Four years after the publication of XML 1.0 as a W3C Recommendation, Edd Dumbill opens the XML Europe 2002 conference by questioning whether XML has become the "SGML on the Web" which it was meant to be.

XML has become a widespread technology:

"XML has achieved more than we could believe and is even ridiculously widespread to the point that we find it in the configuration files of our PC. It's been used to integrate to web web cell phones and set top boxes and is even been taught in the universities. "

But the stage of marketing hype has passed and the hype has now moved on to Web Services:

"One the nice things about this year is that we've pushed through the hype bubble. In 1999 and 2000 people had been expecting XML to produce some magic economical effect and that's been counter-productive to a sensibly measured way of developing things. XML has now proved that it was an evolutionary thing."

One of the foundations of XML is agreement, although this is not always visible in discussions between experts:

"XML is based on the agreement on a core syntax and on standard tools and this is infectious: many groups share their developments and DTDs describing things as diverse as recipes get propagated, however the heat of the discussions shows also a good deal of disagreement. But disagreement itself may be the proof that there is room for more than one approach and this is healthy since one could have thought that the agreement on XML could have cut everything down."
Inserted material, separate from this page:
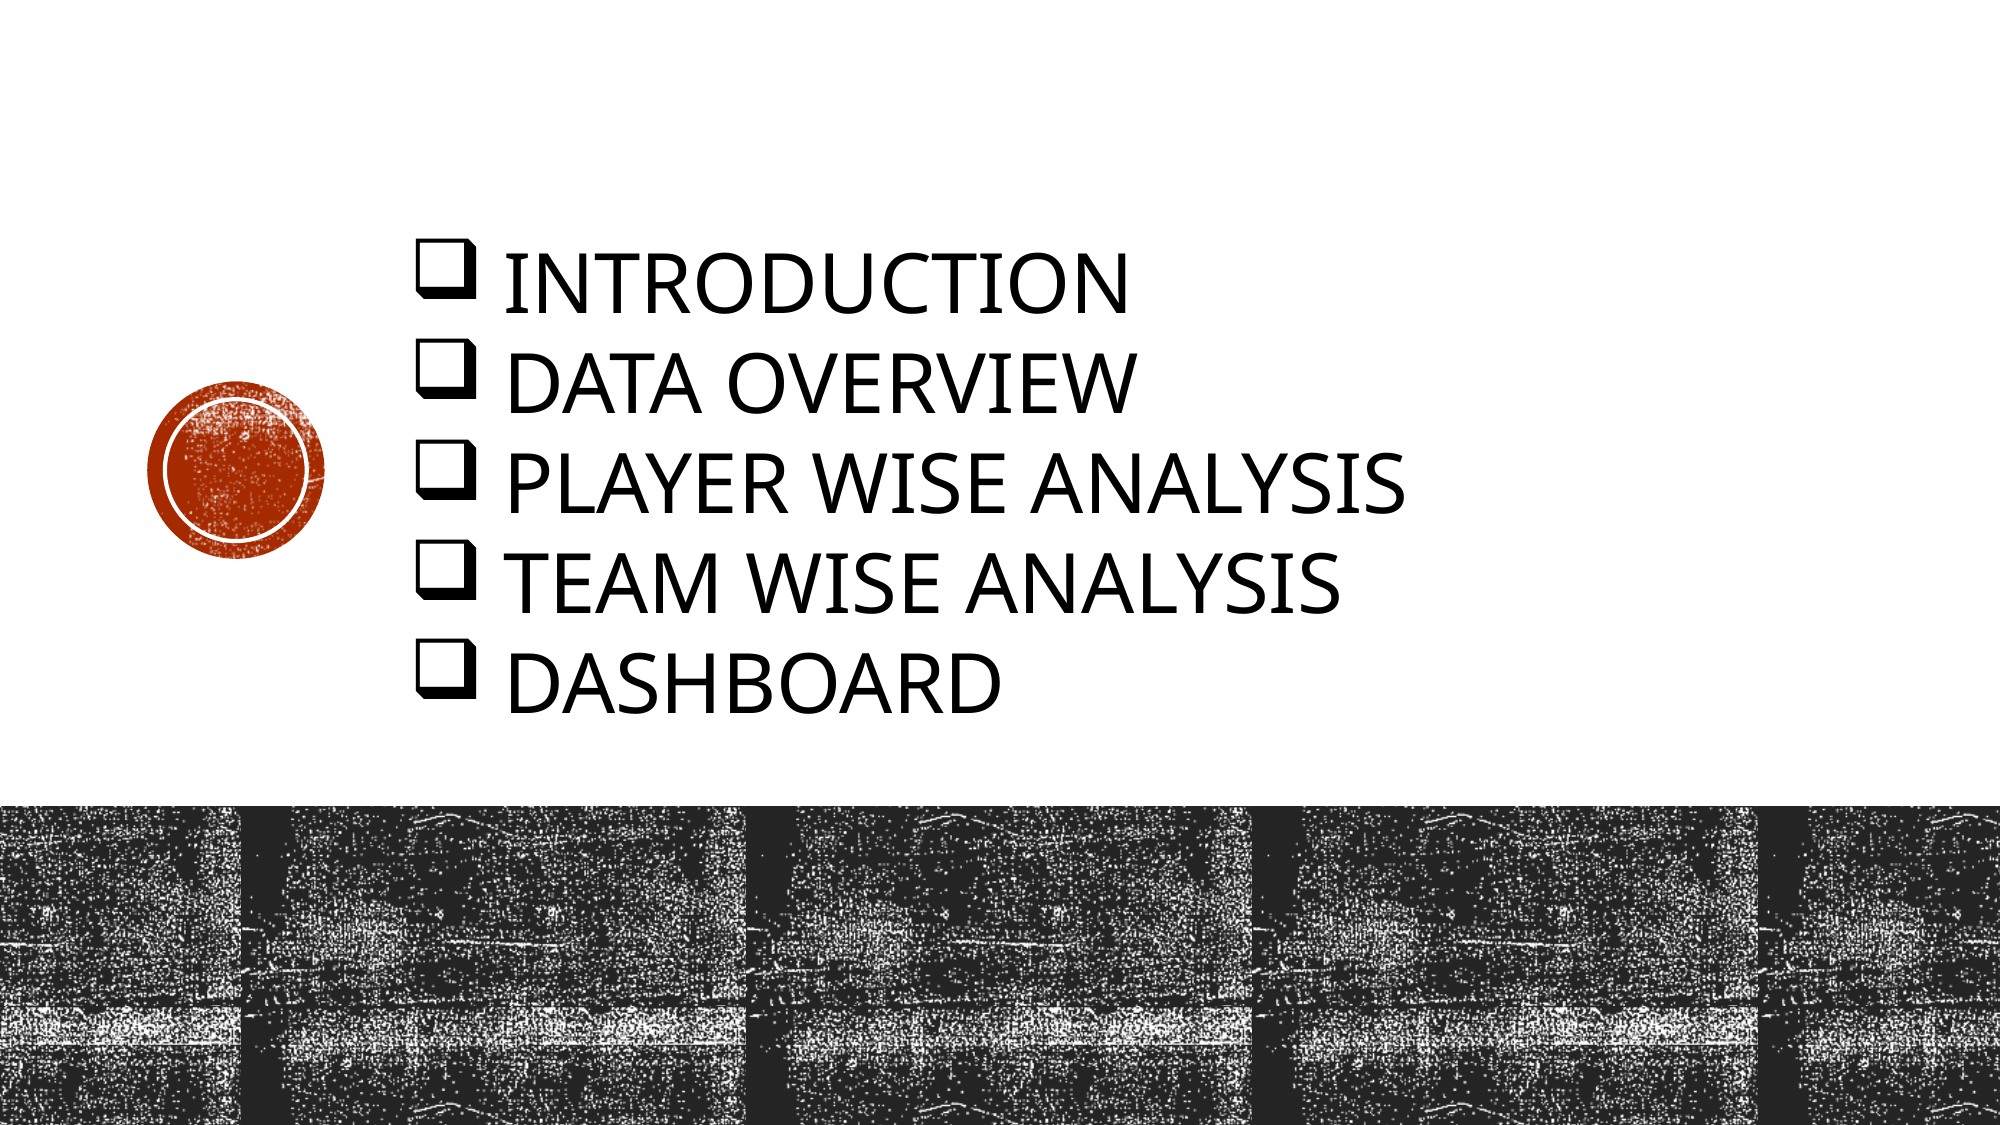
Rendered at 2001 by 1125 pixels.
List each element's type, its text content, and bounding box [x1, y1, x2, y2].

text_box INTRODUCTION DATA OVERVIEW PLAYER WISE ANALYSIS TEAM WISE ANALYSIS DASHBOARD [394, 222, 1648, 738]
But disagreement is sometimes needed to insure that different sets of requirements are met:

"We need to insure that all users of XML are carried forward as we are getting on. The fact that there are different standards bodies is a good thing since they are driven by different requirements. The W3C is driven in a direction which is OK for some applications but is not serving everybody, and there are people considering XML as documents and not as data. Happily, there is a community and now standard groups that insure that there is a standardized future for these applications."

And the Semantic Web appears to be the next step toward really putting SGML on the Web:

"One of the current buzzwords is the Semantic Web and I am very excited by this vision: the Semantic Web is about making the web machine processable and in a way the Semantic Web is still trying to put SGML on the web. It's just that putting SGML on the web was not quite the same thing that we thought it was when we started out."